Perhaps I should have said "physical routers and networks". In other words,
I'm counting all the routers and subnets in the entire Internet. That's the
actual problem the routing has to deal with.

You see *only* 100K destinations in DFZ routing tables because some large
percentage of the informaion has *already* been hidden (through use of
hierarchical information hiding, e.g. subnets, etc).


    >> if the routing is to scale, the actual connectivity relationships
    >> between the abstractions *have* to be embodied, to a certain degree ..
    >> in the routing-names. This is generally done by having the
    >> routing-names have a hierarchical structure which generally .. mimics
    >> the abstraction hierarchy. 

    > I'm wondering whether the solution isn't worse that the original
    > problem.

See comments below about the tradeoff between routing efficiency (i.e. path
length) and routing overhead (i.e. storage/computation/messages).

    > And so are you (at least to some degree) as you dismiss geographical
    > aggregation, despite the fact that geography is much structured much
    > more hierarchical than any aspect of IP and the routing thereof.
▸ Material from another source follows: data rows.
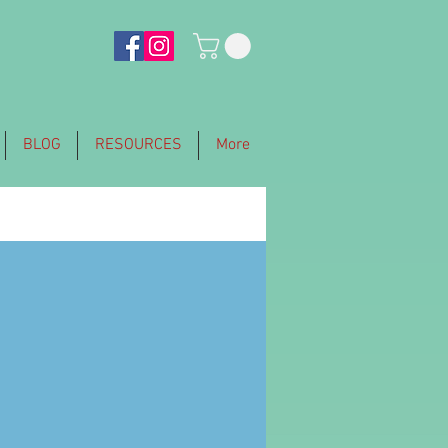
BLOG
RESOURCES
More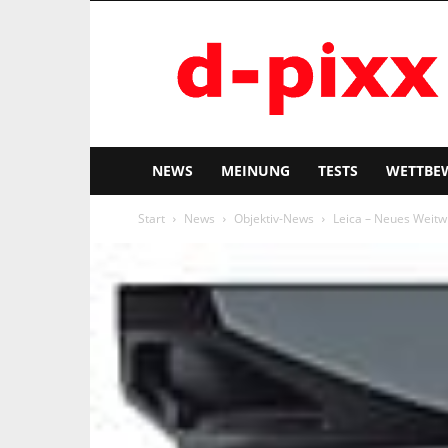
d-
pixx
NEWS
MEINUNG
TESTS
WETTBE
Start
News
Objektiv-News
Leica – Neues Weitw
Look, when getting packets from host A to host B - which *inevitably* means
finding a path to get packets from host A to host B - it's *completely*
irrelevant if host A is only 3mm from host B, iff the shortest path between
them *through the actual network* is 117 hops.

Addresses (in the sense of routing-names, and IPv4/6 addresses are
routing-names) are nothing more than the data that routing uses, and the
routing won't scale unless the routing-names are properly aligned with the
actual topology (see previous message).

*** For path selection, *actual network connectivity* is the *only* thing that
*** matters. Therefore, FOR ADDRESSES, *ACTUAL NETWORK CONNECTIVITY* IS THE
*** *ONLY* THING THAT MATTERS.

Yeah, I dismiss "geographical aggregation" of routing-names for extremely
large networks. Competent mechanical engineers dismiss perpetual motion
machines without examining them closely too. There's a very good reason in
both cases.


    >> Just like the connectivity doesn't have to be a tree (or hierarchy),
    >> the routes don't follow a tree (or hierarchy) either. However, the
    >> *naming* has to follow a hierarchy. If you do that, you get scalable
    >> routing; i.e. routing where the overhead grows as something like ln(N),
    >> where N is the number of "nodes" (as defined above) in the network.
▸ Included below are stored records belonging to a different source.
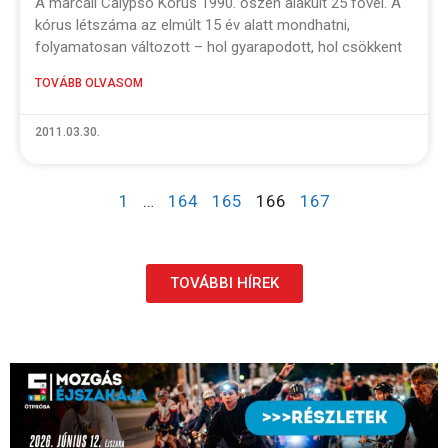
A marcali Calypso Kórus 1990. őszén alakult 25 fővel. A
kórus létszáma az elmúlt 15 év alatt mondhatni,
folyamatosan változott – hol gyarapodott, hol csökkent
TOVÁBB OLVASOM
2011.03.30.
1
…
164
165
166
167
TOVÁBBI HÍREK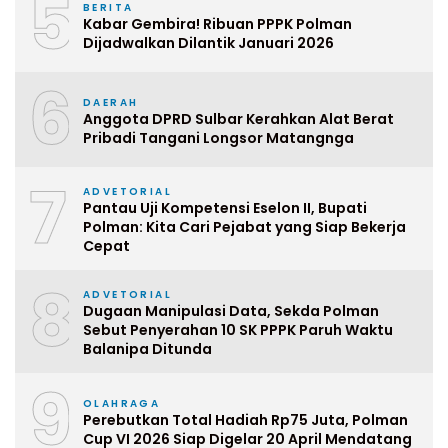
5
BERITA
Kabar Gembira! Ribuan PPPK Polman
Dijadwalkan Dilantik Januari 2026
6
DAERAH
Anggota DPRD Sulbar Kerahkan Alat Berat
Pribadi Tangani Longsor Matangnga
7
ADVETORIAL
Pantau Uji Kompetensi Eselon II, Bupati
Polman: Kita Cari Pejabat yang Siap Bekerja
Cepat
8
ADVETORIAL
Dugaan Manipulasi Data, Sekda Polman
Sebut Penyerahan 10 SK PPPK Paruh Waktu
Balanipa Ditunda
9
OLAHRAGA
Perebutkan Total Hadiah Rp75 Juta, Polman
Cup VI 2026 Siap Digelar 20 April Mendatang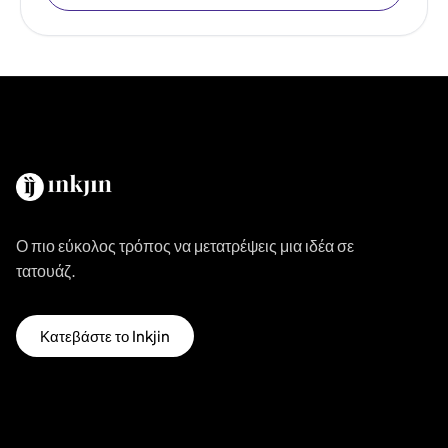
Ο πιο εύκολος τρόπος να μετατρέψεις μια ιδέα σε
τατουάζ.
Κατεβάστε το Inkjin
    > It seems to me that in order to have simple routing, you have to live
    > with simple forwarding, which has many undesireable properties, such as
    > a longer path and less redundancy.

What is "simple" forwarding, or "simple" routing, for that matter? These are
not terms with any clear meaning that I am aware of. I was talking about
"scalable" routing, which I carefully defined.
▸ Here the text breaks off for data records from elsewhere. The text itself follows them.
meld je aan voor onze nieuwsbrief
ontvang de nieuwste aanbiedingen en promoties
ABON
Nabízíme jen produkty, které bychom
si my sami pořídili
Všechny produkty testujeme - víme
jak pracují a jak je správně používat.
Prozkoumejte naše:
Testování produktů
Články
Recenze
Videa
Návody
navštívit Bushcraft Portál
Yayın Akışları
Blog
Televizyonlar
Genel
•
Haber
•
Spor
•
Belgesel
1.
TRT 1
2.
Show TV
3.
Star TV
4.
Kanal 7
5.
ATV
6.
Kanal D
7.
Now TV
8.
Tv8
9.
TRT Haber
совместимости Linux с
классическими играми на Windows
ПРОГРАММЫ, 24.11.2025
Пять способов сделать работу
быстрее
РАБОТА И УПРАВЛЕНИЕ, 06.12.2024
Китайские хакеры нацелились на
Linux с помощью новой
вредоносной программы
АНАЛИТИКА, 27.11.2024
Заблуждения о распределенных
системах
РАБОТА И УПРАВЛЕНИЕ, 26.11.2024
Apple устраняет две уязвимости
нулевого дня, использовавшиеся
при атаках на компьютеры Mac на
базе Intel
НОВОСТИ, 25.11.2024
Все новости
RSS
    >> Please read this seminal paper:

    > From what I gather from other stuff that refers to this, the down side
    > is a longer path.

The tradeoff between routing efficiency (i.e. path length) and routing
overhead (i.e. storage/computation/messages) is central to large-scale routing.

To really cover this topic is a PhD thesis (and that's for the mono-metric
case), but in general if you want to be absolutely sure of getting optimal
routes, you have to get rid of information hiding; i.e. flat route the entire
network. Needles to say, this doesn't scale well. The whole art in large-scale
routing is managing that tradeoff between routing efficiency and overhead.

The K/K paper does show that, given certain reasonable assumptions about
topology, that the increase in path length due to their information hiding
scheme grows very small as the network gets larger, although of course their
whole paper is about mono-metric systems.